前回の記事では、人事評価制度の導入を“薬の処方”に例えましたが、社会保険労務士と企業の関係には、医師と患者との関係に類似した点が多くあります。
 
 医師の場合は、何らかの不調を抱えた患者に対し、まず問診をして、詳しい診察に入り、診断を下し、対処法を示して処方箋を書いたり施術を行ったりします。これと同じように、社会保険労務士はカウンセリングで会社の状況をヒアリングし、実際の社内状況やデータからより詳しい情報を得て分析し、知識と経験から対処法を考えて、状況改善へのロードマップを作ります。
 
 ここで大切なのは、人事労務に関する課題の解決方法は、会社それぞれのオーダーメイドであるということです。医師も、大勢の人をいっぺんに診察することはできません。人間は一人ひとりの状態が違うからです。

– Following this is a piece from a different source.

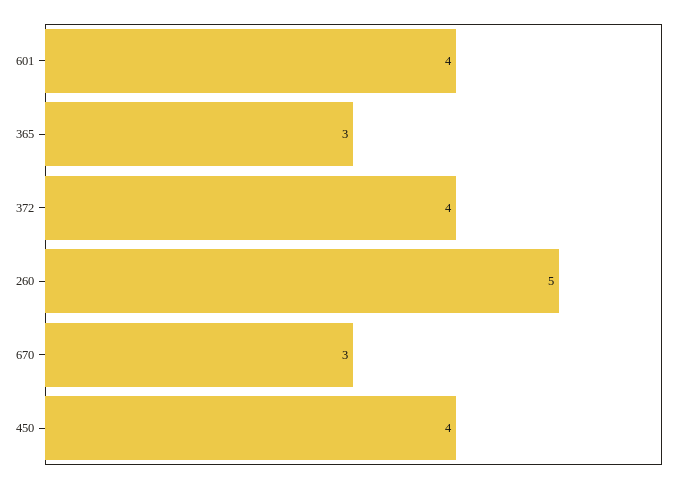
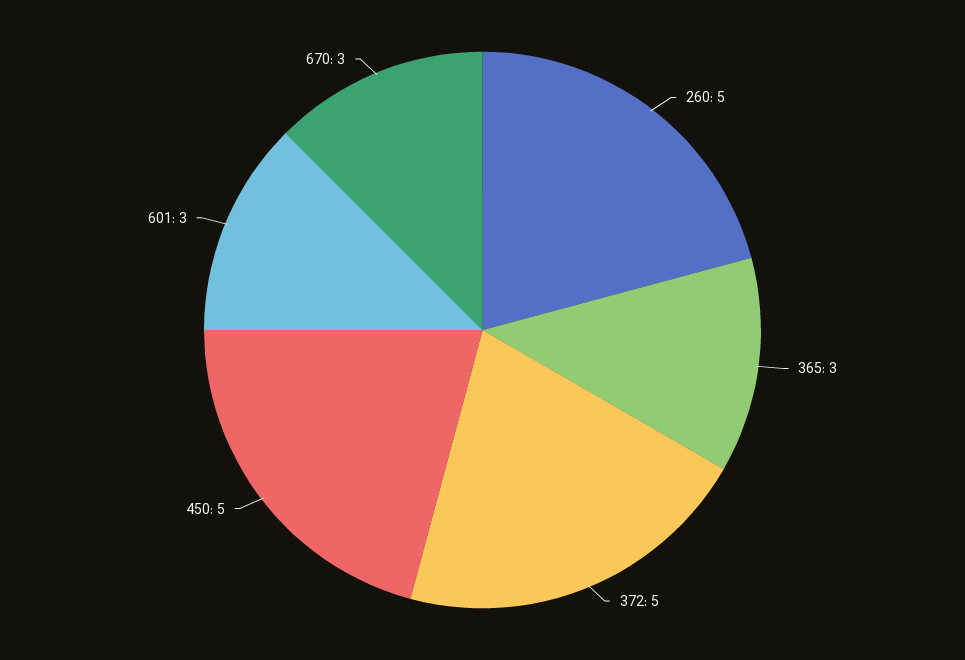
601: 4 -> 3
372: 4 -> 5
450: 4 -> 5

 会社も同様で、問題の根本的な原因や、トラブルとしての出現の仕方がそれぞれ異なるため、類似の事例を参考にすることはできても、その時と同じ対処をしても十分な効果は期待できません。

健康な企業体質を手に入れるために

私たちが企業からの相談を受けるとき、すでに切羽詰った状況に陥っている、ということが多くあります。この場合は救急治療になりますが、経営がガタガタの時に強心剤を打つだけの治療をしても効き目はその場限りです。応急処置は必要ですが、それと同時に問題の根本を解決する方法を探る必要があります。
 
 にも関わらず、多くの会社は「いま血が流れているから、止めてくれたらそれでいい」という勢いで、冷静さを失っている場合が多いものです。このような問題をとりあえず片付けて、短期間のフィーをいただいて仕事を終えることも可能ですが、これでは会社のためにはなりません。当面の危機を逃れたら、また痛みを忘れて同じことを繰り返すというループに陥ってしまうでしょう。
 
 だからこそ、「人事労務はオーダーメイド」で対応しなければならないのです。
 
 そのために大切なのは、人事労務のプロがマンツーマンで会社と向き合い、その職場の個性を見極めること。例えば新規ビジネスを追求する意欲が高いとか、CSRが好きだとか、SDGsがうまくハマりそうだ、などといった点を洗い出し、それをもとに処方箋を考えていくことが必要なのです。
 
 いわば人事労務の課題解決は、外科ではなく内科の医療に近いと言えるかもしれません。もっと申しますと西洋医学というよりも東洋医学、漢方薬の処方に近いのかもしれません。
 
いずれにしても、求めているのは「健康な体質」。人事労務も、かかりつけ医を持って、定期的な健診を受けることをおすすめします。